# OWL's CREEK - Tues./Wed. ??



## jay b (Dec 1, 2002)

The Grey's are bound to show anytime. I'm gearing-up tonight and will be ready for tomorrow or Wed. after-work run. Weather looks good for both days (at least right now it does  )Who's in ??


----------



## YakandSurf (Dec 17, 2002)

Wish I could join you but I'm busy every evening til friday. There are two going out to CBBT on tuesday posted on the other board.


----------



## jay b (Dec 1, 2002)

Rudee holds the threat of Flatties and Trout which is what this meat fisherman is looking for. The CBBT is flush with Striper, which are in season , however I'm not real confident about catching a keeper there. So it's off to O.C. for me, see whoever there around 5.


----------



## jay b (Dec 1, 2002)

The fish were there, finally. This was the 3rd trip in the Yak into Rudee and I finally got the Rudee-Skunk off of it. Bait was everywhere for a change and water temps were up to 57-58*F.

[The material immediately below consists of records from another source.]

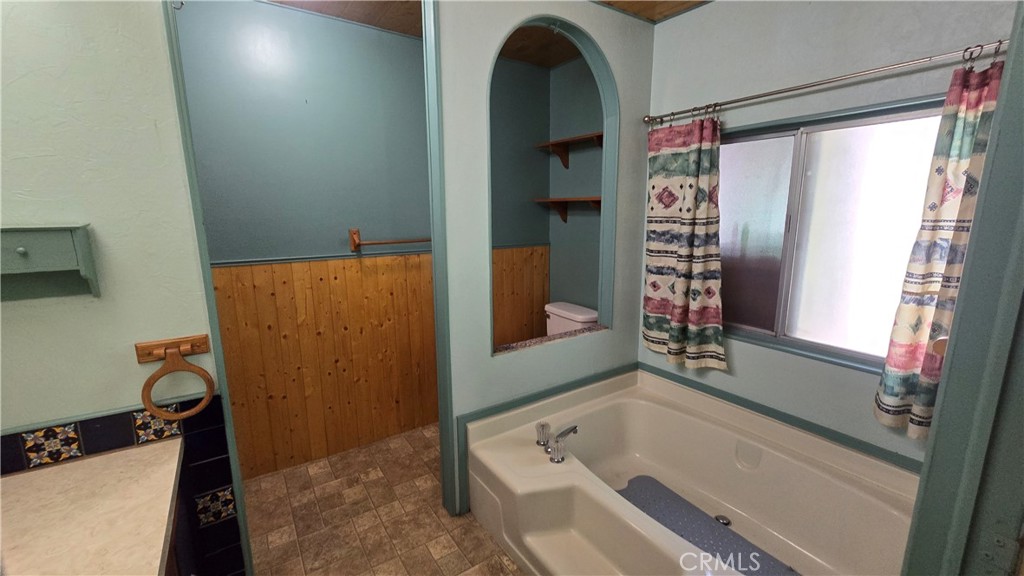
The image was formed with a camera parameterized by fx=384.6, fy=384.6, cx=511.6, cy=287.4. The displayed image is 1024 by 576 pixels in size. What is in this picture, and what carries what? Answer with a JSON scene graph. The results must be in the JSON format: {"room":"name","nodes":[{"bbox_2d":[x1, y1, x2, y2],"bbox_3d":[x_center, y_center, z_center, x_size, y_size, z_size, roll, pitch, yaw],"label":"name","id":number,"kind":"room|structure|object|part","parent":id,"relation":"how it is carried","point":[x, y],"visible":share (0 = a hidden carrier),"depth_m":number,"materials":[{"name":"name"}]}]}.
{"room":"bathroom","nodes":[
{"label":"bathroom","id":0,"kind":"room"},
{"bbox_2d":[0,0,244,573],"bbox_3d":[-1.341,0.015,1.023,0.874,2.688,0.126,-8,13,-33],"label":"left wall","id":1,"kind":"structure","parent":0,"point":[39,149],"depth_m":1.05,"materials":[{"name":"paint"}]},
{"bbox_2d":[0,224,96,300],"bbox_3d":[-1.243,-0.051,0.911,0.359,0.188,0.098,-8,13,-33],"label":"wall shelf","id":2,"kind":"object","parent":1,"relation":"attached to","point":[67,245],"visible":0.99,"depth_m":0.97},
{"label":"knob","id":3,"kind":"part","parent":2,"relation":"part of","materials":[{"name":"green wood"}]},
{"bbox_2d":[0,394,244,573],"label":"tile backsplash","id":4,"kind":"object","parent":1,"relation":"attached to","point":[219,399],"visible":0.62,"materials":[{"name":"tile"}]},
{"bbox_2d":[138,335,214,419],"bbox_3d":[-0.988,0.268,1.137,0.176,0.226,0.073,-8,13,-33],"label":"towel ring","id":5,"kind":"object","parent":1,"relation":"attached to","point":[187,414],"visible":0.99,"depth_m":1.12,"materials":[{"name":"brown wood"}]},
{"bbox_2d":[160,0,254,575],"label":"door trim","id":6,"kind":"structure","parent":1,"relation":"attached to","point":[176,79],"depth_m":1.19,"materials":[{"name":"paint"}]},
{"bbox_2d":[175,0,434,475],"bbox_3d":[-0.924,-0.271,2.524,3.015,2.659,0.123,-8,13,-33],"label":"toilet room wall","id":7,"kind":"structure","parent":0,"point":[328,249],"depth_m":2.26,"materials":[{"name":"paint"}]},
{"bbox_2d":[213,253,437,482],"bbox_3d":[-1.105,0.458,2.530,1.732,1.226,0.030,-8,13,-33],"label":"wood wainscoting","id":8,"kind":"structure","parent":7,"relation":"attached to","point":[269,266],"depth_m":2.47,"materials":[{"name":"brown wood"}]},
{"bbox_2d":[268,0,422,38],"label":"toilet room ceiling","id":9,"kind":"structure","parent":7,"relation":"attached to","point":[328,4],"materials":[{"name":"brown wood"}]},
{"bbox_2d":[348,228,431,252],"bbox_3d":[-0.711,-0.322,2.543,0.691,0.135,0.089,-8,13,-33],"label":"towel bar","id":10,"kind":"object","parent":7,"relation":"attached to","point":[354,233],"visible":0.85,"depth_m":2.42,"materials":[{"name":"brown wood"}]},
{"bbox_2d":[241,422,531,575],"bbox_3d":[-0.080,1.330,1.397,3.219,0.061,3.447,-8,13,-33],"label":"floor","id":11,"kind":"structure","parent":0,"point":[482,542],"depth_m":1.98,"materials":[{"name":"tile"}]},
{"bbox_2d":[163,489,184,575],"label":"vanity cabinet","id":12,"kind":"object","parent":11,"relation":"on","point":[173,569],"visible":0.1,"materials":[{"name":"brown wood"}]},
{"bbox_2d":[0,438,183,575],"bbox_3d":[-1.071,0.574,0.748,0.587,0.041,0.916,-8,13,-33],"label":"countertop","id":13,"kind":"structure","parent":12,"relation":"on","point":[10,480],"depth_m":0.89,"materials":[{"name":"beige laminate"}]},
{"bbox_2d":[545,301,598,335],"bbox_3d":[0.235,0.584,2.874,0.796,0.825,0.497,-8,13,-33],"label":"toilet","id":14,"kind":"object","parent":11,"relation":"on","point":[580,317],"visible":0.27,"depth_m":2.88,"materials":[{"name":"white ceramic"}]},
{"bbox_2d":[467,366,919,575],"bbox_3d":[0.734,0.968,1.715,1.262,0.511,1.630,-8,13,-33],"label":"bathtub","id":15,"kind":"object","parent":11,"relation":"on","point":[521,458],"visible":0.9,"depth_m":1.79,"materials":[{"name":"white plastic"}]},
{"bbox_2d":[535,421,579,463],"bbox_3d":[0.222,0.728,1.854,0.183,0.131,0.281,-8,13,-33],"label":"bathtub faucet","id":16,"kind":"object","parent":15,"relation":"on","point":[554,459],"visible":0.99,"depth_m":1.82,"materials":[{"name":"silver metal"}]},
{"bbox_2d":[616,476,796,575],"bbox_3d":[0.823,1.146,1.695,0.398,0.010,0.889,-8,13,-33],"label":"bath mat","id":17,"kind":"object","parent":15,"relation":"in","point":[710,551],"visible":0.76,"depth_m":1.79,"materials":[{"name":"grey rubber"}]},
{"bbox_2d":[714,514,731,525],"bbox_3d":[1.031,1.140,1.885,0.074,0.012,0.075,-8,13,-33],"label":"tub drain","id":18,"kind":"object","parent":15,"relation":"in","point":[721,520],"visible":0.71,"depth_m":1.88,"materials":[{"name":"silver metal"}]},
{"bbox_2d":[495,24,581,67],"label":"ceiling","id":19,"kind":"structure","parent":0,"point":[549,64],"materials":[{"name":"brown wood"}]},
{"bbox_2d":[435,0,657,520],"bbox_3d":[0.248,-0.232,2.174,1.378,2.705,0.120,-8,13,-33],"label":"partition wall","id":20,"kind":"structure","parent":0,"point":[565,13],"depth_m":1.95,"materials":[{"name":"paint"}]},
{"bbox_2d":[422,0,456,522],"bbox_3d":[-0.347,-0.086,1.846,0.091,2.473,0.186,-8,13,-33],"label":"door trim","id":21,"kind":"structure","parent":20,"relation":"attached to","point":[439,368],"depth_m":1.77,"materials":[{"name":"paint"}]},
{"bbox_2d":[456,365,636,510],"bbox_3d":[0.292,0.832,2.222,1.244,0.411,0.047,-8,13,-33],"label":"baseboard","id":22,"kind":"structure","parent":20,"relation":"attached to","point":[545,392],"depth_m":2.08,"materials":[{"name":"paint"}]},
{"bbox_2d":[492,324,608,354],"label":"window sill","id":23,"kind":"object","parent":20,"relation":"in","point":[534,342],"visible":0.41,"depth_m":2.23,"materials":[{"name":"tile"}]},
{"bbox_2d":[490,15,619,354],"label":"arched opening","id":24,"kind":"object","parent":20,"relation":"in","point":[602,90],"visible":0.63,"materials":[{"name":"paint"}]},
{"bbox_2d":[487,48,607,349],"bbox_3d":[0.096,-0.239,2.028,1.006,2.009,0.802,-8,13,-33],"label":"toilet room wall","id":25,"kind":"structure","parent":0,"point":[586,189],"depth_m":2.18,"materials":[{"name":"paint"}]},
{"bbox_2d":[491,244,549,347],"bbox_3d":[-0.061,0.354,3.168,0.795,1.386,0.069,-8,13,-33],"label":"wood wainscoting","id":26,"kind":"structure","parent":25,"relation":"attached to","point":[512,255],"depth_m":3.22,"materials":[{"name":"brown wood"}]},
{"bbox_2d":[535,196,601,222],"bbox_3d":[0.529,-0.577,2.847,0.210,0.188,0.837,-8,13,-33],"label":"lower shelf","id":27,"kind":"object","parent":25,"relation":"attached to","point":[554,200],"visible":0.66,"depth_m":2.91,"materials":[{"name":"brown wood"}]},
{"bbox_2d":[535,131,604,169],"bbox_3d":[0.501,-0.992,2.822,0.211,0.199,0.812,-8,13,-33],"label":"upper shelf","id":28,"kind":"object","parent":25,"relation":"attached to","point":[574,139],"visible":0.78,"depth_m":2.90,"materials":[{"name":"brown wood"}]},
{"bbox_2d":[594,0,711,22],"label":"ceiling","id":29,"kind":"structure","parent":0,"point":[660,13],"depth_m":2.09,"materials":[{"name":"brown wood"}]},
{"bbox_2d":[638,0,1018,470],"bbox_3d":[1.390,-0.168,1.839,0.132,2.689,1.866,-8,13,-33],"label":"window wall","id":30,"kind":"structure","parent":0,"point":[754,357],"depth_m":1.77,"materials":[{"name":"paint"}]},
{"bbox_2d":[641,363,919,471],"bbox_3d":[1.326,0.646,1.959,0.023,0.058,1.520,-8,13,-33],"label":"wall trim","id":31,"kind":"structure","parent":30,"relation":"attached to","point":[739,401],"depth_m":1.88,"materials":[{"name":"paint"}]},
{"bbox_2d":[644,38,1007,126],"bbox_3d":[1.279,-0.872,1.688,0.102,0.055,1.572,-8,13,-33],"label":"curtain rod","id":32,"kind":"object","parent":30,"relation":"attached to","point":[832,81],"visible":0.92,"depth_m":1.54,"materials":[{"name":"silver metal"}]},
{"bbox_2d":[642,113,726,371],"bbox_3d":[0.962,-0.249,2.163,0.111,1.371,0.542,-8,13,-33],"label":"curtain","id":33,"kind":"object","parent":32,"relation":"hanging from","point":[684,284],"visible":0.96,"depth_m":2.15,"materials":[{"name":"fabric"}]},
{"bbox_2d":[874,57,1003,440],"bbox_3d":[1.585,-0.085,1.314,0.111,1.387,0.373,-8,13,-33],"label":"right curtain","id":34,"kind":"object","parent":32,"relation":"hanging from","point":[963,99],"visible":0.52,"depth_m":1.38,"materials":[{"name":"fabric"}]},
{"bbox_2d":[717,96,945,373],"bbox_3d":[1.407,-0.225,1.848,0.113,1.099,1.161,-8,13,-33],"label":"window","id":35,"kind":"structure","parent":30,"relation":"in","point":[761,227],"depth_m":1.79,"materials":[{"name":"glass"}]},
{"bbox_3d":[1.246,-0.229,2.110,0.093,1.010,0.289,-8,13,-33],"label":"frosted pane","id":36,"kind":"part","parent":35,"relation":"part of","materials":[{"name":"glass"}]},
{"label":"frosted pane","id":37,"kind":"part","parent":35,"relation":"part of","materials":[{"name":"white glass"}]},
{"bbox_2d":[898,0,1023,575],"bbox_3d":[0.707,0.260,0.506,0.899,2.352,0.174,-8,13,-33],"label":"door frame","id":38,"kind":"structure","parent":0,"point":[1010,75],"depth_m":0.63,"materials":[{"name":"paint"}]},
{"bbox_2d":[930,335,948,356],"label":"curtain holdback knob","id":39,"kind":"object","parent":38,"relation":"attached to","point":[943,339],"visible":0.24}
]}

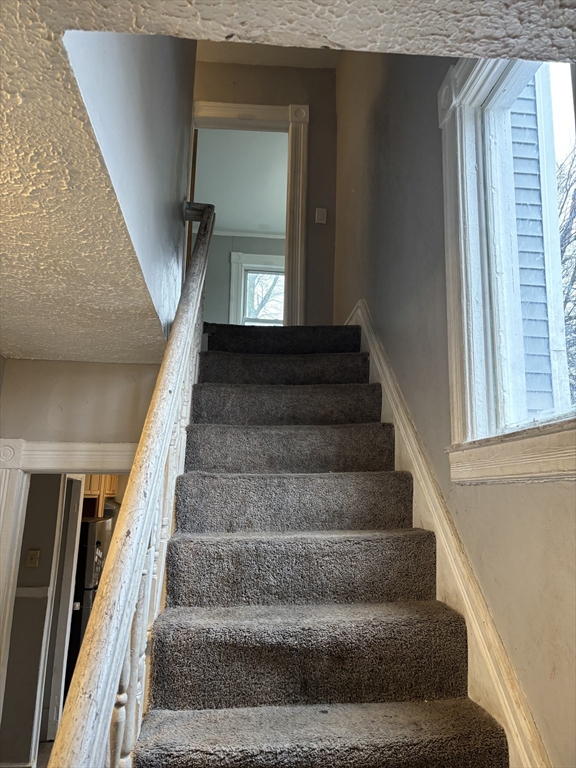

Didn't find the Greys that I was looking for but the Bluefish, up to 20-22", were thick. Usually when the Blues show this time of year the Greys aren't far behind. I did manage to find a couple Specks however, one 18" and a nice fat 21" fish that were both kept for the hot oil bath. I also kept a couple Blues that will turn into brined strips for future Flounder baits.

Also saw a couple more Specks caught and heard of a nice size Grey that was caught the day before. Nice afternoon on the water, I'm glad I went. With the predicted weather it looks like it may be a while before the next trip. I'd like to say after the trip last night I'm satisfied for a while but I think everyone will agree that it only makes me want to go even more.


----------



## Zigh (May 2, 2002)

Pretty work jay b and thanks for the report!!! I'm 50/50 on whether we'll do the Lynnhaven or Rudee thing yet, but it'll probably come down to the wind and where my fishing buddy wants to try  
Zigh
><((((*>


----------